The final reason suggested for abandoning Titans was that obtaining planning permission for the three sites would run into fierce local opposition. Again, however, it is hard to see how the new proposals will fare any better. Planned new prisons are always unpopular in their proposed areas, although once built they generally make good neighbours. If five prisons are now to be built, five planning battles, instead of three, will need to be won.

The question of what is the best way to increase prison capacity arguably diverts attention away from the bigger and more significant issue of whether a prison population of 96,000 is sustainable or desirable. The Criminal Justice Alliance’s position is that what is needed is not more prisons, but a substantial and sustained reduction in the size of the prison population. However, it is also our position that for as long as new prison places remain on the Government’s agenda, it is important to recognise that while Titans were not an appropriate way to deliver them, the new proposals are barely an improvement. Where new prisons are necessary, evidence shows that they should be small and embedded in their local community. Holding 1,500 prisoners in each, these five new prisons will be neither.

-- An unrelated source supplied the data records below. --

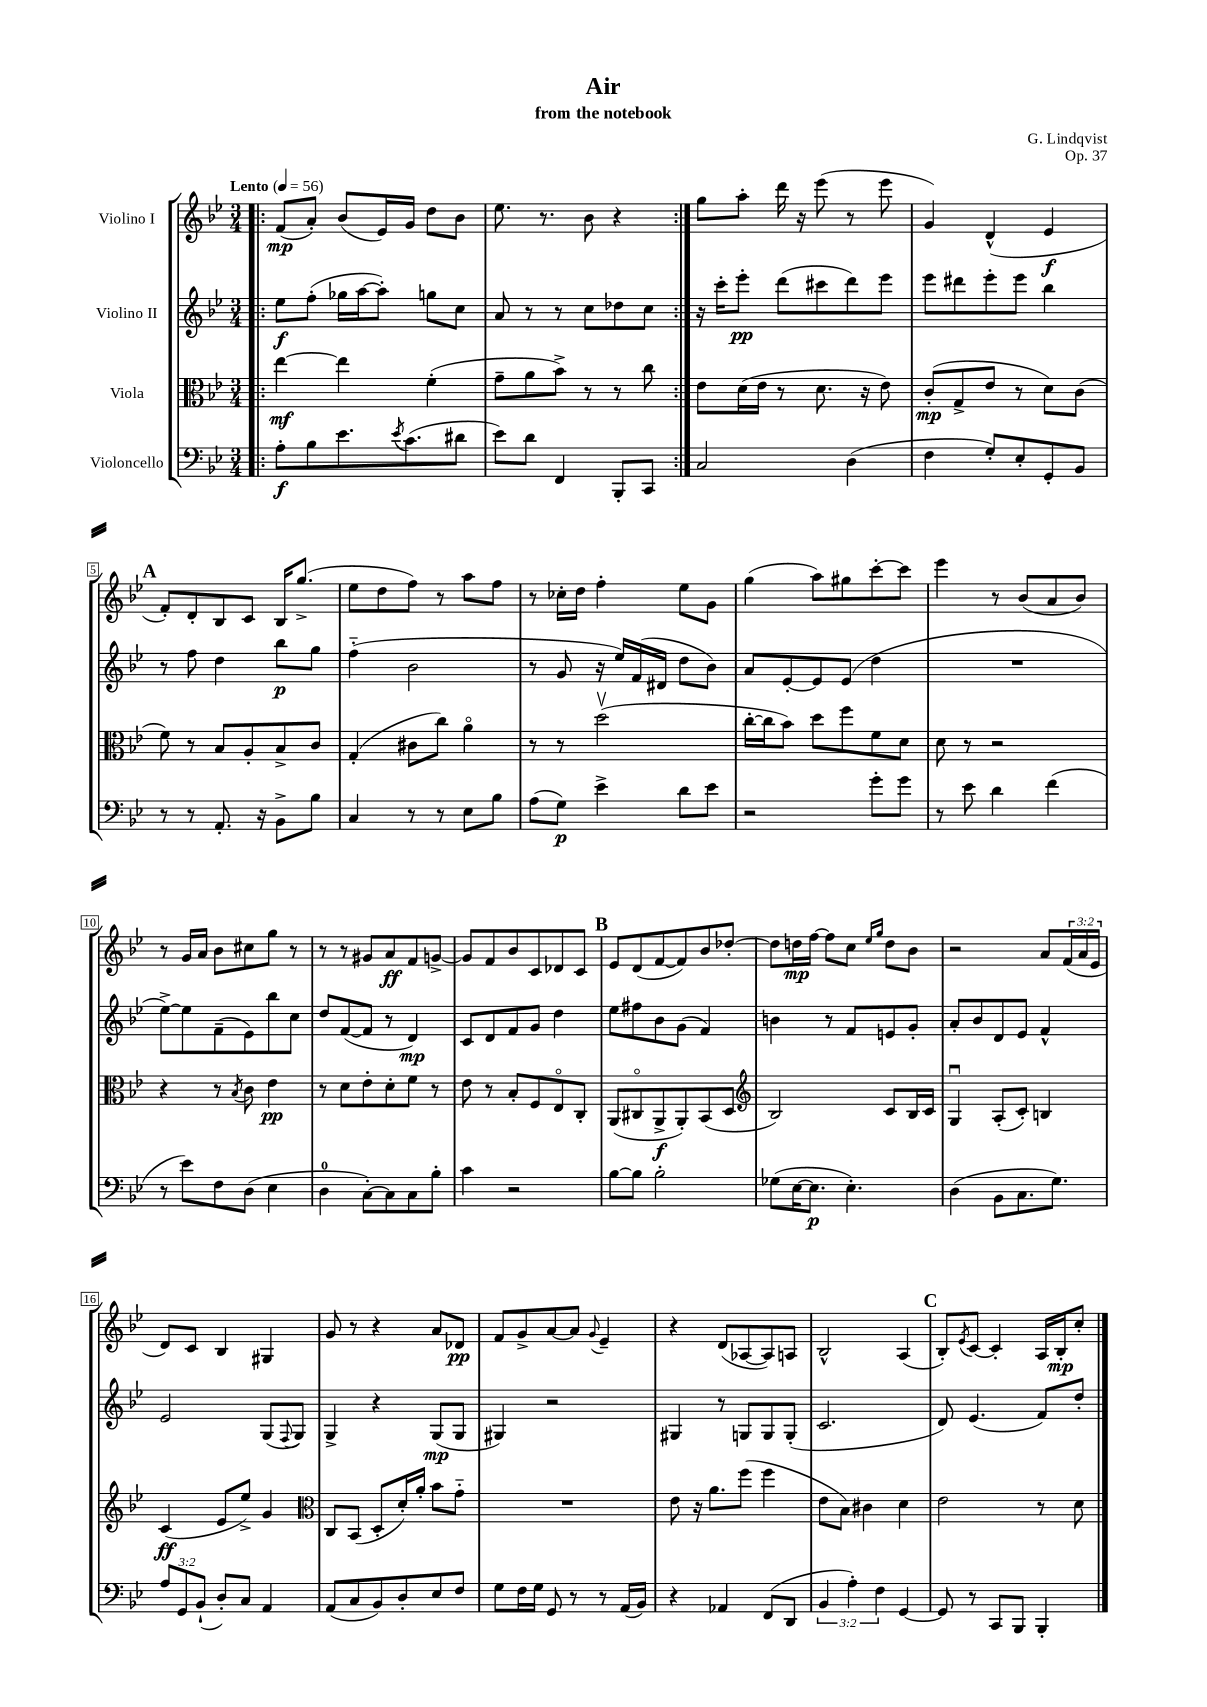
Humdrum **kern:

**kern	**dynam	**kern	**dynam	**kern	**dynam	**kern	**dynam
*part4	*part4	*part3	*part3	*part2	*part2	*part1	*part1
*staff4	*staff4	*staff3	*staff3	*staff2	*staff2	*staff1	*staff1
*I"Violoncello	*	*I"Viola	*	*I"Violino II	*	*I"Violino I	*
*clefF4	*	*clefC3	*	*clefG2	*	*clefG2	*
*k[b-e-]	*	*k[b-e-]	*	*k[b-e-]	*	*k[b-e-]	*
*M3/4	*	*M3/4	*	*M3/4	*	*M3/4	*
*MM56	*	*MM56	*	*MM56	*	*MM56	*
=1!|:	=1!|:	=1!|:	=1!|:	=1!|:	=1!|:	=1!|:	=1!|:
!	!	!	!	!	!	!LO:TX:a:B:t=Lento	!
8A'\L	f	[4ee-\	mf	8ee-\L	f	(8f/L	mp
8B-\	.	.	.	(8ff'\J	.	8a'/J)	.
8.e-\	.	4ee-\]	.	16gg-X\LL	.	(8b-/L	.
.	.	.	.	[16aa\J	.	.	.
.	.	.	.	8aa'\J])	.	16e-/L)	.
8qe-/	.	.	.	.	.	.	.
(8.c\	.	.	.	.	.	16g/JJ	.
.	.	(4f'\	.	8ggn\L	.	8dd\L	.
8d#X\J	.	.	.	8cc\J	.	8b-\J	.
=2	=2	=2	=2	=2	=2	=2	=2
8e-\L)	.	8g~\L	.	8a/	.	8.ee-\	.
8d\J	.	8a\	.	8r	.	.	.
.	.	.	.	.	.	8.r	.
4FF/	.	8b-^\J)	.	8r	.	.	.
.	.	8r	.	8cc\L	.	8b-\	.
8BBB-'/L	.	8r	.	8dd-X\	.	4r	.
8CC/J	.	8cc\	.	8cc\J	.	.	.
=3:|!	=3:|!	=3:|!	=3:|!	=3:|!	=3:|!	=3:|!	=3:|!
2C/	.	8e-\L	.	16r	.	8gg\L	.
.	.	.	.	16ccc'\KL	.	.	.
.	.	(16d\L	.	8eee-'\J	pp	8aa'\J	.
.	.	16e-\JJ	.	.	.	.	.
.	.	8r	.	(8ddd\L	.	16ddd\	.
.	.	.	.	.	.	16r	.
.	.	8.d\	.	8ccc#X\	.	(8eee-\	.
(4D\	.	.	.	8ddd\)	.	8r	.
.	.	16r	.	.	.	.	.
.	.	8e-\)	.	8eee-\J	.	8eee-\	.
=4	=4	=4	=4	=4	=4	=4	=4
4F\	.	(8c'/L	mp	8eee-\L	.	4g/)	.
.	.	8G^/	.	8ddd#X\	.	.	.
8G'/L)	.	8e-/J	.	8eee-'\	.	(4d^^/	.
8E-'/	.	8r	.	8eee-\J	.	.	.
8GG'/	.	8d\L)	.	4bb-\	.	4e-/	f
8BB-/J	.	(8c\J	.	.	.	.	.
!!LO:LB:g=z
!!LO:REH:place=s1:t=A
=5	=5	=5	=5	=5	=5	=5	=5
8r	.	8f\)	.	8r	.	8f'/L)	.
8r	.	8r	.	8ff\	.	8d'/	.
8.AA'/	.	8B-/L	.	4dd\	.	8B-/	.
.	.	8A'/	.	.	.	8c/J	.
16r	.	.	.	.	.	.	.
8BB-^\L	.	8B-^/	.	8bb-\L	p	16B-/KL	.
.	.	.	.	.	.	(8.gg^/J	.
8B-\J	.	8c/J	.	8gg\J	.	.	.
=6	=6	=6	=6	=6	=6	=6	=6
4C/	.	(4G'/	.	(4ff\	.	8ee-\L	.
.	.	.	.	.	.	8dd\	.
8r	.	8c#X\L	.	2b-\	.	8ff\J)	.
8r	.	8cc\J)	.	.	.	8r	.
8E-\L	.	4a\	.	.	.	8aa\L	.
8B-\J	.	.	.	.	.	8ff\J	.
=7	=7	=7	=7	=7	=7	=7	=7
(8A\L	.	8r	.	8r	.	8r	.
8G\J)	p	8r	.	8g/	.	16cc-X'\LL	.
.	.	.	.	.	.	16dd\JJ	.
4e-^\	.	(2ddv\	.	16r	.	4ff'\	.
.	.	.	.	16ee-/LL)	.	.	.
.	.	.	.	(16f/	.	.	.
.	.	.	.	16d#X/JJ	.	.	.
8d\L	.	.	.	8dd\L	.	8ee-\L	.
8e-\J	.	.	.	8b-\J)	.	8g\J	.
=8	=8	=8	=8	=8	=8	=8	=8
2r	.	[16cc'\LL	.	8a/L	.	(4gg\	.
.	.	16cc\J]	.	.	.	.	.
.	.	8b-\J)	.	[8e-'/	.	.	.
.	.	8dd\L	.	8e-/]	.	8aa\L)	.
.	.	8ff\	.	(8e-/J	.	8gg#X\	.
8g'\L	.	8f\	.	4dd\	.	[8ccc'\	.
8g\J	.	8d\J	.	.	.	8ccc\J]	.
=9	=9	=9	=9	=9	=9	=9	=9
8r	.	8d\	.	2.r	.	4eee-\	.
8e-\	.	8r	.	.	.	.	.
4d\	.	2r	.	.	.	8r	.
.	.	.	.	.	.	(8b-/L	.
(4f\	.	.	.	.	.	8a/	.
.	.	.	.	.	.	8b-/J)	.
!!LO:LB:g=z
=10	=10	=10	=10	=10	=10	=10	=10
8r	.	4r	.	[8ee-^\L)	.	8r	.
8e-\L)	.	.	.	8ee-\]	.	16g/LL	.
.	.	.	.	.	.	16a/JJ	.
8F\	.	8r	.	(8f~\	.	8b-\L	.
.	.	8qB-/	.	.	.	.	.
(8D\J	.	8c\	.	8e-\)	.	8cc#X\	.
4E-\	.	4e-\	pp	8bb-\	.	8gg\J	.
.	.	.	.	8cc\J	.	8r	.
=11	=11	=11	=11	=11	=11	=11	=11
4D\	.	8r	.	8dd/L	.	8r	.
.	.	8d\L	.	([8f/	.	8r	.
[8C'\L)	.	8e-'\	.	8f/J]	.	8g#X/L	.
8C\]	.	8d'\	.	8r	.	8a/	ff
8C\	.	8f\J	.	4d/)	mp	8f/	.
8B-'\J	.	8r	.	.	.	[8gn^/J	.
=12	=12	=12	=12	=12	=12	=12	=12
4c\	.	8e-\	.	8c/L	.	8g/L]	.
.	.	8r	.	8d/	.	8f/	.
2r	.	8B-'/L	.	8f/	.	8b-/	.
.	.	8F/	.	8g/J	.	8c/	.
.	.	8E-/	.	4dd\	.	8d-X/	.
.	.	8C'/J	.	.	.	8c/J	.
!!LO:REH:place=s1:t=B
=13	=13	=13	=13	=13	=13	=13	=13
[8B-\L	.	(8AA/L	.	8ee-\L	.	8e-/L	.
8B-\J]	.	8C#X/	.	8ff#X\	.	(8d/	.
2B-'\	.	8AA^/	f	8b-\	.	[8f/	.
.	.	8AA'/)	.	(8g\J	.	8f/])	.
.	.	(8BB-/	.	4f/)	.	8b-/	.
.	.	8D/J	.	.	.	[8dd-X'/J	.
=14	=14	=14	=14	=14	=14	=14	=14
*	*	*clefG2	*	*	*	*	*
(8G-X\L	.	2B-/)	.	4bn\	.	8dd-\L]	.
[16E-\K	.	.	.	.	.	16ddn\L	mp
8.E-\J]	p	.	.	.	.	[16ff\JJ	.
.	.	.	.	8r	.	8ff\L]	.
4.E-'\)	.	.	.	8f/L	.	8cc\J	.
.	.	.	.	.	.	16qqee-/LL	.
.	.	.	.	.	.	16qqgg/JJ	.
.	.	8c/L	.	8en/	.	8dd\L	.
.	.	16B-/L	.	8g'/J	.	8b-\J	.
.	.	16c/JJ	.	.	.	.	.
=15	=15	=15	=15	=15	=15	=15	=15
(4D\	.	4Gu/	.	8a'/L	.	2r	.
.	.	.	.	8b-/	.	.	.
8BB-\L	.	(8A'/L	.	8d/	.	.	.
8.C\	.	8c'/J)	.	8e-/J	.	.	.
.	.	4Bn/	.	4f^^/	.	8a/L	.
8.G\J)	.	.	.	.	.	.	.
.	.	.	.	.	.	(24f/L	.
.	.	.	.	.	.	24a/	.
.	.	.	.	.	.	24e-/JJ	.
!!LO:LB:g=z
=16	=16	=16	=16	=16	=16	=16	=16
12A/L	.	(4c/	ff	2e-/	.	8d/L)	.
12GG/	.	.	.	.	.	.	.
.	.	.	.	.	.	8c/J	.
(12BB-`/J	.	.	.	.	.	.	.
8D'/L)	.	8e-/L	.	.	.	4B-/	.
8C/J	.	8ee-^/J)	.	.	.	.	.
4AA/	.	4g/	.	(8G/L	.	4G#X/	.
.	.	.	.	8qqF/	.	.	.
.	.	.	.	8G/J)	.	.	.
=17	=17	=17	=17	=17	=17	=17	=17
*	*	*clefC3	*	*	*	*	*
(8AA/L	.	8C/L	.	4G^/	.	8g/	.
8C/	.	(8BB-/J	.	.	.	8r	.
8BB-/)	.	8D'/L	.	4r	.	4r	.
8D'/	.	16d'/L)	.	.	.	.	.
.	.	16a'/JJ	.	.	.	.	.
8E-/	.	8b-\L	.	(8G/L	mp	8a/L	.
8F/J	.	8g\J	.	8G/J	.	8d-X/J	pp
=18	=18	=18	=18	=18	=18	=18	=18
8G\L	.	2.r	.	4G#X/)	.	8f/L	.
16F\L	.	.	.	.	.	8g^/	.
16G\JJ	.	.	.	.	.	.	.
8GG/	.	.	.	2r	.	[8a/	.
8r	.	.	.	.	.	8a/J]	.
.	.	.	.	.	.	8qqg/	.
8r	.	.	.	.	.	4e-~/	.
(16AA/LL	.	.	.	.	.	.	.
16BB-/JJ)	.	.	.	.	.	.	.
=19	=19	=19	=19	=19	=19	=19	=19
4r	.	8e-\	.	4G#X/	.	4r	.
.	.	16r	.	.	.	.	.
.	.	8.a\L	.	.	.	.	.
4AA-X/	.	.	.	8r	.	(8d/L	.
.	.	(8ff\J	.	8Gn/L	.	[8A-X/	.
(8FF/L	.	4ff\	.	8G/	.	8A-/])	.
8DD/J	.	.	.	(8G'/J	.	8An/J	.
=20	=20	=20	=20	=20	=20	=20	=20
6BB-/	.	8e-\L	.	2.c/	.	2B-^^/	.
.	.	8B-\J)	.	.	.	.	.
6A'\)	.	.	.	.	.	.	.
.	.	4c#X\	.	.	.	.	.
6F\	.	.	.	.	.	.	.
[4GG/	.	4d\	.	.	.	(4A/	.
!!LO:REH:place=s1:t=C
=21	=21	=21	=21	=21	=21	=21	=21
8GG/]	.	2e-\	.	8d/)	.	8B-'/L)	.
.	.	.	.	.	.	8qe-/	.
8r	.	.	.	(4.e-/	.	[8c/J	.
8CC/L	.	.	.	.	.	4c'/]	.
8BBB-/J	.	.	.	.	.	.	.
4BBB-'/	.	8r	.	8f/L)	.	16A/LL	.
.	.	.	.	.	.	16B-'/J	mp
.	.	8d\	.	8dd'/J	.	8cc'/J	.
==	==	==	==	==	==	==	==
*-	*-	*-	*-	*-	*-	*-	*-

Jon Collins is Campaign Director of the Criminal Justice Alliance.

References

Hedderman, C. (2008), Building on sand: Why expanding the prison estate is not the way to ‘secure the future’, London: Centre for Crime and Justice Studies.

HM Inspectorate of Prisons (2009), The prison characteristics that predict prisons being assessed as performing ‘well’: A thematic review by HM Chief Inspector of Prisons, London: HM Inspectorate of Prisons.

House of Commons Justice Committee (2008), Towards Effective Sentencing (Fifth Report of Session 2007–08): Volume I, London: The Stationery Office.

Liebling, A. (2008), ‘“Titan” prisons: do size, efficiency and legitimacy matter?’ in: M. Hough, R. Allen and E. Solomon (eds) Tackling prison overcrowding, Bristol: The Policy Press. pp. 63-80.

Ministry of Justice (2009), New Prisons Consultation Response, London: Ministry of Justice.

Prison Reform Trust (2008), Titan Prisons: A gigantic mistake, London: Prison Reform Trust.